Performance & SEO4 min read

Own your accessibility layer

We built our accessibility widget in-house: 7 one-click profiles, 23 adjustments, contrast that remaps design tokens, shipped as code the client owns.

There is a whole industry that rents accessibility. You paste a vendor's script tag into your site, an overlay appears in the corner, and you pay a subscription forever. Stop paying, and the accessibility disappears.

We built ours in-house instead, and we ship it as first-party code the client owns. Roughly 1,100 to 1,600 lines per site, no third-party script, no monthly fee, and nothing about a visitor's session leaving the page.

What it actually does

The widget is a launcher button that opens a focus-trapped settings panel. The panel header carries the site's logo, and the footer holds a reset control and a link to the site's accessibility statement. Inside are 7 one-click profiles, each tuned to a real need: Seizure Safe, Vision Impaired, ADHD Friendly, Cognitive Disability, Keyboard Navigation, Blind Users, and Older Adults. Turning a profile off reverts exactly its own settings, and profiles can stack.

Behind the profiles sit 23 individual adjustments:

  • Content: bigger text, line height, letter spacing, a readable font, link and title highlighting, a cursor-following text magnifier, and text alignment.
  • Color: dark, light, and high-contrast modes, saturation control, monochrome, and custom recoloring for text, titles, and backgrounds.
  • Orientation: mute sounds, hide images, a distraction-free read mode, a reading guide and reading mask, stop animations, big cursors, and a keyboard guide.

The keyboard guide is the piece we are proudest of: a focus ring that glides between focused elements as you Tab through the page, staying glued to its target through scroll and resize, with a fixed legend explaining the keys. Keyboard navigation stops being invisible.

The launcher wears a small badge counting how many settings are active, and the panel opens out of it with a genie animation built from CSS keyframes, no motion library. Small details, but they are the difference between a tool that feels native to the site and a bolted-on iframe.

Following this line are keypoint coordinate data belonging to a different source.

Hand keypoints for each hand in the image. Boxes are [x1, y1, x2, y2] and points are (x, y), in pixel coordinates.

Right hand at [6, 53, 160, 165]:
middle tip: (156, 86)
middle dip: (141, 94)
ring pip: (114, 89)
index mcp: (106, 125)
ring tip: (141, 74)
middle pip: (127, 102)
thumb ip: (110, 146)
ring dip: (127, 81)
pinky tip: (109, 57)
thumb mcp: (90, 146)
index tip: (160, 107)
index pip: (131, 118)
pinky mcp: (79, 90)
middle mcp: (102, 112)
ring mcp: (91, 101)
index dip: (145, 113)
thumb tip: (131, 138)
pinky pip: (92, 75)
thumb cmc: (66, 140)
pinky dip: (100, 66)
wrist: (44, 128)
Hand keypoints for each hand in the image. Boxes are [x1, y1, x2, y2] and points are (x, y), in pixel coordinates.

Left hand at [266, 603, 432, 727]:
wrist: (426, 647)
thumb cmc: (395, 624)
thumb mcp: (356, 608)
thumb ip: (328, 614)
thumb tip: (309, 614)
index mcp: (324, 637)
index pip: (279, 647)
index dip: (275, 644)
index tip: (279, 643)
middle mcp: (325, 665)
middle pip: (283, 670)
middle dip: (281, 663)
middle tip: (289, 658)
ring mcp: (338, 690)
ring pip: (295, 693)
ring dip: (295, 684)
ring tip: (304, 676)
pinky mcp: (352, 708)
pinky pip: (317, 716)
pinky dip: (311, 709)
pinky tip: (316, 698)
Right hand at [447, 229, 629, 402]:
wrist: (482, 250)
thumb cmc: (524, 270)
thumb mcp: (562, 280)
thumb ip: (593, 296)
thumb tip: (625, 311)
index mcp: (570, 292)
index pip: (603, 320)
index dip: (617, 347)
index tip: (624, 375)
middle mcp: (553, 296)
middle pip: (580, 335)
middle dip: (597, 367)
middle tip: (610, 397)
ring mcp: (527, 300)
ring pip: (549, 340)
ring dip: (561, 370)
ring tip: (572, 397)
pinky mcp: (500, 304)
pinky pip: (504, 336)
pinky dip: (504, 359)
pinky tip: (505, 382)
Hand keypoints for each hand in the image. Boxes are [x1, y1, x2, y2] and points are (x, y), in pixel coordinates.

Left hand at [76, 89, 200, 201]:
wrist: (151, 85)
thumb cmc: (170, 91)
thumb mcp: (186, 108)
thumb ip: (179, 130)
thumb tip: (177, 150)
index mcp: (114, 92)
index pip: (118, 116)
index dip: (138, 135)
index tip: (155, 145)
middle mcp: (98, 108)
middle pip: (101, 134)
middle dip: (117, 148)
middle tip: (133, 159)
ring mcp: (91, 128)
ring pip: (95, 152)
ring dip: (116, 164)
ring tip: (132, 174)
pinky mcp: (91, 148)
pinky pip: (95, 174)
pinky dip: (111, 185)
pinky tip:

Contrast that remaps tokens, not filters

The shortcut every overlay takes is a CSS filter: invert the whole page and call it dark mode. Filters break fixed headers, wreck photographs, and make logos vanish. We refuse the shortcut.

Because our sites are built on a design-token system, our contrast modes remap the tokens themselves. Dark contrast swaps values at the variable layer, forces light text where it is needed, and handles each site's hardcoded white surfaces with a per-site list generated during install. Sticky headers get their own darkened treatment so nothing floats illegibly over the page.

Text scaling gets the same engineering. On sites authored in pixels, changing the root font size does nothing, so Bigger Text zooms the content root instead: everything reflows without clipping, and the widget itself mounts outside that root so it never distorts its own controls.

The widget holds itself to its own standard

An accessibility tool that is itself inaccessible would be a bad joke. The panel is a proper ARIA dialog: focus is trapped while it is open, Escape closes it, and focus returns to the launcher. Toggles are announced as switches, and reduced-motion preferences disable both the open animation and the focus-ring glide.

Settings persist per site in the browser, so a returning visitor's setup is waiting for them. Hiding the widget lasts for the current session only, deliberately, so nobody can lose it for good. And every install ships with a public accessibility statement page documenting the WCAG 2.1 AA commitment.

Every install ends with the same audit

We do not call the widget installed because the code compiled. Installation ends with a browser audit, the same one every time, run against a production build rather than a dev server: Bigger Text has to visibly enlarge the rendered page, dark contrast has to leave zero text elements below roughly a 3:1 contrast ratio, and the keyboard guide has to track real Tab presses across the real page.

Consistency across sites comes from that audit, not from assuming every site is identical. When a check fails, the install is not done, no matter how finished it looks.

Owned beats rented

The widget runs live across our portfolio, including AAS, America Premier, Belzona Baton Rouge, Creative Maintenance Solutions, IMS, Kwaan Bear Technology, Polymer Nation, Salyers Construction, and our own site. Per site, only two things change: the brand color and the logo. Everything else is identical by design, because consistency is what makes it trustworthy.

One honest caveat: a widget is a layer, not a substitute. Our sites are built accessible underneath it, with skip links, real ARIA patterns, contrast engineered into the design tokens, and reduced motion honored throughout. The widget extends an accessible site. It cannot rescue an inaccessible one, and nobody should sell you one on those terms.

That is the difference between a feature and a subscription. A rented overlay disappears the day the invoice stops. Code you own keeps working, because it is simply part of your site.